Adopt a lightweight frontier-eval tier — NOT a new framework. Use existing vitest with two conventions:

  1. Mark frontier tests explicitly. Use describe.todo("frontier: ...") or it.fails("frontier: ...") with a comment explaining the capability bet the test represents.
  2. Ship with ~30% pass rate expectation. A frontier test that reliably passes gets promoted to launch-quality. One that reliably fails gets kept until we make a capability bet that requires it.
  3. No CI gating. Frontier tests run locally and in the biweekly parallelization audit, but they do NOT block deploys. Pre-deploy gate only looks at regression + launch-quality tests.

Seed with three tests:

  • frontier: Ascend Tech Lead can complete a 10-step Kahuna audit in <60s end-to-end (capability bet: long agent chains stay coherent)
  • frontier: Opus 4.7 parses a 50k-token PRD into structured tasks without hallucinating IDs (capability bet: long-context extraction fidelity)
  • frontier: llm_invoke with glm-4.7 matches Sonnet within 5% on bulk ICP classification (capability bet: economy tier is real)

Non-goals

  • No new test framework.

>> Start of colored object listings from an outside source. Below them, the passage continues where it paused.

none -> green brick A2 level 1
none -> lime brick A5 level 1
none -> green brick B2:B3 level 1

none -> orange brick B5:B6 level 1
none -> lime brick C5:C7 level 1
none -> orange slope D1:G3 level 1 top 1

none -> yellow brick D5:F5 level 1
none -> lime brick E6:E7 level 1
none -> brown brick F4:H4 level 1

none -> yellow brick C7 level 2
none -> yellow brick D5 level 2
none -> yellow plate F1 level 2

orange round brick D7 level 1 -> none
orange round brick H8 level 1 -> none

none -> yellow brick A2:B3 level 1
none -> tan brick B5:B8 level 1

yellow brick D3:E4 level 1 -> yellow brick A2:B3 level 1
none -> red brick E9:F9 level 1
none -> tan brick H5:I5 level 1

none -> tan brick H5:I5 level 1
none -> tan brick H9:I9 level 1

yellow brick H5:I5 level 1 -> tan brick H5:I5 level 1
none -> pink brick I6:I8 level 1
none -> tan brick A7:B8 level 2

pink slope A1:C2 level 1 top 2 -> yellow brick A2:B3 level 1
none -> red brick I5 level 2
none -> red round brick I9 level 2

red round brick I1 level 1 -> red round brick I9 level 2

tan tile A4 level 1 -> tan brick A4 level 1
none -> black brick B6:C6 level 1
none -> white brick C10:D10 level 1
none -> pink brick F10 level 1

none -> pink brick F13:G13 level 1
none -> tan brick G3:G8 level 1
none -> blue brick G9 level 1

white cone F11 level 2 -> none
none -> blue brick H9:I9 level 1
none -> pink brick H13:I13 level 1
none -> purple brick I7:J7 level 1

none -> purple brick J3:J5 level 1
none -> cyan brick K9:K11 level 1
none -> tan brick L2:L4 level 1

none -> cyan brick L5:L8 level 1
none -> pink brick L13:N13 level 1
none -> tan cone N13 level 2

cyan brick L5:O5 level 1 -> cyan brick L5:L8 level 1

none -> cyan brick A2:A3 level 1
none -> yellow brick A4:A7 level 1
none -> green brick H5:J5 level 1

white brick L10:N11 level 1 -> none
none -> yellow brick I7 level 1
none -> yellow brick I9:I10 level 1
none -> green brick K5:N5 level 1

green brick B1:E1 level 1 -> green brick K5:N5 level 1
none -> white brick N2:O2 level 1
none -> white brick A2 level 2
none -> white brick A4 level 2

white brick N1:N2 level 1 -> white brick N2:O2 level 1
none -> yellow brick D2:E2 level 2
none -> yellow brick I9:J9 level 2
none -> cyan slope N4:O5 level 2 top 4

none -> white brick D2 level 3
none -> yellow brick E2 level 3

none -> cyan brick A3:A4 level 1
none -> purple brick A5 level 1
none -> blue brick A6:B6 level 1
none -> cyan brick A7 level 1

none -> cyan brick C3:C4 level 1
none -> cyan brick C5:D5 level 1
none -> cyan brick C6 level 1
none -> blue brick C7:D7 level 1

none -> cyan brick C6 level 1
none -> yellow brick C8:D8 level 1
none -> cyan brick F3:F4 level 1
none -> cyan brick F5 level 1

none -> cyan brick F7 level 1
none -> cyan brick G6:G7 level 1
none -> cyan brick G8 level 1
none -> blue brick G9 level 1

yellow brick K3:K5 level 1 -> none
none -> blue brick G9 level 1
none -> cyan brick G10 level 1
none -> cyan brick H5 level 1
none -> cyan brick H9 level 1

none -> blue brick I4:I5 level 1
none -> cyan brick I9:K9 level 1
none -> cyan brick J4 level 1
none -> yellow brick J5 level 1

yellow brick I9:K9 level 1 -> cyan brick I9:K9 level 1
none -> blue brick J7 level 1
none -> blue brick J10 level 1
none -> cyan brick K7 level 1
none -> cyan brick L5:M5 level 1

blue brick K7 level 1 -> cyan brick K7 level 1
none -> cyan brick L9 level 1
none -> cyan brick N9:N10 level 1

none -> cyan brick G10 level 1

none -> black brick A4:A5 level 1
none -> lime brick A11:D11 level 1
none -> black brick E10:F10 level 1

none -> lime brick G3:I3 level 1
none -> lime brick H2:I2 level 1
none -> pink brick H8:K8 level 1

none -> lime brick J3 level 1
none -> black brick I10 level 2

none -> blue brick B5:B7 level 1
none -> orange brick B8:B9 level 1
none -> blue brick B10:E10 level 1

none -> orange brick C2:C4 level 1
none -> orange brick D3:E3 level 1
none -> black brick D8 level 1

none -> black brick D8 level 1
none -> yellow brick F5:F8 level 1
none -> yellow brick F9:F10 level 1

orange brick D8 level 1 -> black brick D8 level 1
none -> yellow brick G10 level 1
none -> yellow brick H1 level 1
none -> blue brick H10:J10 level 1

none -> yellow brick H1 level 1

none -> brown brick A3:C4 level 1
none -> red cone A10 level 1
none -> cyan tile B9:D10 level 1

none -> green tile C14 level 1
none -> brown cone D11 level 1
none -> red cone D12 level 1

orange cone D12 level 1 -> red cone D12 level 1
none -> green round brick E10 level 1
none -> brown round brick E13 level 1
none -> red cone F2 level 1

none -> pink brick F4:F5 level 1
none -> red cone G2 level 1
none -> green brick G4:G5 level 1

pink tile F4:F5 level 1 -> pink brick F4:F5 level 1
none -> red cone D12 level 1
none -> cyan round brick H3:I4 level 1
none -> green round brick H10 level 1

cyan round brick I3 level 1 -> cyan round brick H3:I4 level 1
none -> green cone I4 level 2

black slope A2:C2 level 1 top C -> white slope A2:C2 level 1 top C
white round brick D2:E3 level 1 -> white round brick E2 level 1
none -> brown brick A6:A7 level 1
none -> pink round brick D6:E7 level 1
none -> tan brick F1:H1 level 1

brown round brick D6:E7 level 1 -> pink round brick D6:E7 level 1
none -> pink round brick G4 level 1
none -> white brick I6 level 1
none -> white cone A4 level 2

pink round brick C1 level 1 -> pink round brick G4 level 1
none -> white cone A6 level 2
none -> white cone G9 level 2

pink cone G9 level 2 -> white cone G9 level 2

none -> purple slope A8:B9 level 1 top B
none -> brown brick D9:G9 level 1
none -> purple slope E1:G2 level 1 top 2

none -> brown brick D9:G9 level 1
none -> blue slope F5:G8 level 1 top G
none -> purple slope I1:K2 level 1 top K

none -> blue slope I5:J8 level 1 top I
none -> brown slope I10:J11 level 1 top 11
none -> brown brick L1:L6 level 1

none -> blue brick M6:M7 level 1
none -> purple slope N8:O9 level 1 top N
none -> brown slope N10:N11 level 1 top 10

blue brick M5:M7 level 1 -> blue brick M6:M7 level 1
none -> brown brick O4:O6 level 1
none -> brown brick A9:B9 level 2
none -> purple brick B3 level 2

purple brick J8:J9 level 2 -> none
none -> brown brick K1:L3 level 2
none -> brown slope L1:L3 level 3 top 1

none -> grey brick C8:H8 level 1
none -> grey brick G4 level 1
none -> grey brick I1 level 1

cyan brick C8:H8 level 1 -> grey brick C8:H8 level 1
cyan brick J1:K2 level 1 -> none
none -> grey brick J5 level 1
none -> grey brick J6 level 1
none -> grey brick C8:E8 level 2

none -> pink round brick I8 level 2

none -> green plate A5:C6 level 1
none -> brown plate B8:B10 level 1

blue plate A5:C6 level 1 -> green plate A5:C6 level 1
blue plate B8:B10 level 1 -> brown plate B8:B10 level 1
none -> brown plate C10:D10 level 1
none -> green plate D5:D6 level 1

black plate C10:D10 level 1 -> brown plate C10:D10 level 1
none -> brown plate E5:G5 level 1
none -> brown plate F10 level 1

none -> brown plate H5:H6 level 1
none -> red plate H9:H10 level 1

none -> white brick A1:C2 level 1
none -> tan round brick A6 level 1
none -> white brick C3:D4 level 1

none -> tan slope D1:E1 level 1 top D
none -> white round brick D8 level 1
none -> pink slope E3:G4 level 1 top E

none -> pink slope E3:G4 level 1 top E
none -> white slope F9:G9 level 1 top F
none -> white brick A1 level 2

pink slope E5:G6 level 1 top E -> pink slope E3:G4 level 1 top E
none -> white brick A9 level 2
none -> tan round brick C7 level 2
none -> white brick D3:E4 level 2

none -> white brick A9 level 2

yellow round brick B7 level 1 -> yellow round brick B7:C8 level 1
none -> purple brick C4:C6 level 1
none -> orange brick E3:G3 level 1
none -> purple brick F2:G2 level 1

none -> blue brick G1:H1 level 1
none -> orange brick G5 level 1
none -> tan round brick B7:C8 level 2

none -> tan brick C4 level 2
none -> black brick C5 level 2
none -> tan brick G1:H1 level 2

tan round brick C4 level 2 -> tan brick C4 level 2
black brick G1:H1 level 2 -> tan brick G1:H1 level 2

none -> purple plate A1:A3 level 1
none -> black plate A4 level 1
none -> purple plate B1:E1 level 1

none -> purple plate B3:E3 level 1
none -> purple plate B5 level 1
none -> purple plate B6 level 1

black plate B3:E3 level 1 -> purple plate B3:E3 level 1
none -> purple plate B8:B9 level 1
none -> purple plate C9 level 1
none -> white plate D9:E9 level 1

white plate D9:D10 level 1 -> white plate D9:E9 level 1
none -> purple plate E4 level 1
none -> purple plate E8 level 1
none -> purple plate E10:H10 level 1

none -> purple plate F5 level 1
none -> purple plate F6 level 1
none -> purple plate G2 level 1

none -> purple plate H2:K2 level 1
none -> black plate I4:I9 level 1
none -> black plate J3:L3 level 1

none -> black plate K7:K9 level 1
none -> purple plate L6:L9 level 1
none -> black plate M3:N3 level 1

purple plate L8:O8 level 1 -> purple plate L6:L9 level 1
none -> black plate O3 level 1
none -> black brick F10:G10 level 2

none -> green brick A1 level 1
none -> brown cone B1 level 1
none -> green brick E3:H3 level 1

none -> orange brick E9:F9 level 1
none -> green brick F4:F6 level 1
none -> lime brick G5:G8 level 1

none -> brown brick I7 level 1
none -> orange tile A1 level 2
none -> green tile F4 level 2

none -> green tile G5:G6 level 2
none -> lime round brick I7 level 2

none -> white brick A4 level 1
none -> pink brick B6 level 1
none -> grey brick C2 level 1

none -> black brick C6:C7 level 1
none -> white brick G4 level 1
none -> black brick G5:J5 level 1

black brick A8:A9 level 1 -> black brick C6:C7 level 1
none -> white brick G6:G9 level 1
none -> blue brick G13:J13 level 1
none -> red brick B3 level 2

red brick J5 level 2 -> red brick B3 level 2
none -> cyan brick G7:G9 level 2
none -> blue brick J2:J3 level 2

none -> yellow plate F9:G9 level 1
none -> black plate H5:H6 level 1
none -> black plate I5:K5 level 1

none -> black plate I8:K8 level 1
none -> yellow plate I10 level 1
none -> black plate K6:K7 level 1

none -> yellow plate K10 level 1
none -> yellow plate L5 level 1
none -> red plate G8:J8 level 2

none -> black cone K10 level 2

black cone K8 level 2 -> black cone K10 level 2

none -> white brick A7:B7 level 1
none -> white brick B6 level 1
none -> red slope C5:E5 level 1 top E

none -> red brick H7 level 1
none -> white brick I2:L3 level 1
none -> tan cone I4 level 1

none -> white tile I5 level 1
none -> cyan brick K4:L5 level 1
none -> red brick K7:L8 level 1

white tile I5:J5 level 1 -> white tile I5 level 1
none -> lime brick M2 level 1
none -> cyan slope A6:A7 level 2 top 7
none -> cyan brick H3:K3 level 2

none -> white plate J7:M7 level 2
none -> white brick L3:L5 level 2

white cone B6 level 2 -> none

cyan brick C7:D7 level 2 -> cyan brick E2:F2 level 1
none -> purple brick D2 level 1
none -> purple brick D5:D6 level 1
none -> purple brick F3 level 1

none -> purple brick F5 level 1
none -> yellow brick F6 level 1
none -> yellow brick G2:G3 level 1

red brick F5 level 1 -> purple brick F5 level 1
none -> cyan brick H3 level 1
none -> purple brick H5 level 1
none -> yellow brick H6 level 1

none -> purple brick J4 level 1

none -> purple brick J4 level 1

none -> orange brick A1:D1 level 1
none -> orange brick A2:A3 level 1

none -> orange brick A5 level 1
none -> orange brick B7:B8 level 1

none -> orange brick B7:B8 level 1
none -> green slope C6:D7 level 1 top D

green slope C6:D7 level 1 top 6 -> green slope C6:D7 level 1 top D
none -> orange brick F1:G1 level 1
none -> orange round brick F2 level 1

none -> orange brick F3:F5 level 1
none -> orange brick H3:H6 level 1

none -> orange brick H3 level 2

Plain vitest.
  • No separate CI run for frontier tier.
  • No automated promotion from frontier → launch-quality. Manual, deliberate.

Consequences

Positive

  • Forward-looking signal with near-zero infrastructure cost.
  • When a frontier test starts passing, we know a feature just became viable.
  • Codifies capability bets so they don’t live only in Mishaal’s head.

Negative

  • Requires discipline to add frontier tests when making capability bets. If we stop writing them, this tier decays.

Implementation

One commit adding test/frontier/ directory with the three seed tests described above. ~2 hours of work. Part of the 2-week consolidation sprint preceding ADR-016 Phase 1 (per the V5 engineering plan discussion on 2026-04-22).